Limitations & Future Work

  1. Restricted to grasping operations: the three-phase decomposition is grounded in physical contact and does not apply to non-grasping behaviors (e.g., wiping, pouring, and other continuous interactions).
  2. Parallel gripper assumption: the framework is designed around parallel grippers; dexterous hand manipulation is not addressed.
  3. Tabletop environment constraint: experiments are conducted in tabletop settings; more complex environments (mobile manipulation, multi-room scenarios) remain unvalidated.
  4. Absolute success rate remains low: the 30.2% average on long-horizon tasks, while far exceeding baselines, still limits practical applicability.
  5. VLM reasoning instability: the inconsistency of GPT-4o as a task decomposer is amplified in more complex tasks.

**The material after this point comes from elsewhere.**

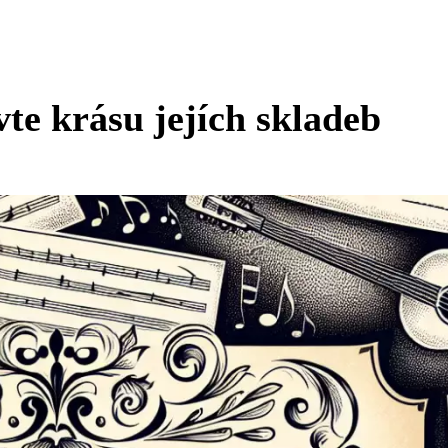
te krásu jejích skladeb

  • IMOP (zhang2024oneshot): the pioneering work introducing the invariant region concept; the direct foundation of this paper.

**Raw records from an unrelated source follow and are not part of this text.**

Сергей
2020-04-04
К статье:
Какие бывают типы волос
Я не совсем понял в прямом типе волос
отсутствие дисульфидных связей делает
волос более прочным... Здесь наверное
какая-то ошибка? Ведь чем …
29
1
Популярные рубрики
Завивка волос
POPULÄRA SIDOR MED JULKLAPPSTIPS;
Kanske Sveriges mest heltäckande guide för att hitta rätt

  • GravMAD/DECO (chen2024/2025): subtask decomposition methods based on physical interactions.
  • RLBench (james2020): robotic manipulation simulation benchmark; this paper constructs the RLBench-Oneshot subset.
  • PTV3: a point cloud Transformer used as the geometric feature extraction backbone.
  • Insight for long-horizon manipulation research: composing short-horizon primitives is more effective than directly learning long-horizon sequences.

Rating

  • Novelty: ⭐⭐⭐⭐ — The combination of interaction-aware three-phase decomposition and invariant region prediction is novel.
  • Experimental Thoroughness: ⭐⭐⭐⭐⭐ — Comprehensive evaluation across a 30-task benchmark, ablations, VLM comparisons, and real robot experiments.
  • Writing Quality: ⭐⭐⭐⭐ — Clear figures, rigorous problem formulation, and detailed method description.
  • Value: ⭐⭐⭐⭐ — Provides a practical framework for long-horizon one-shot imitation learning.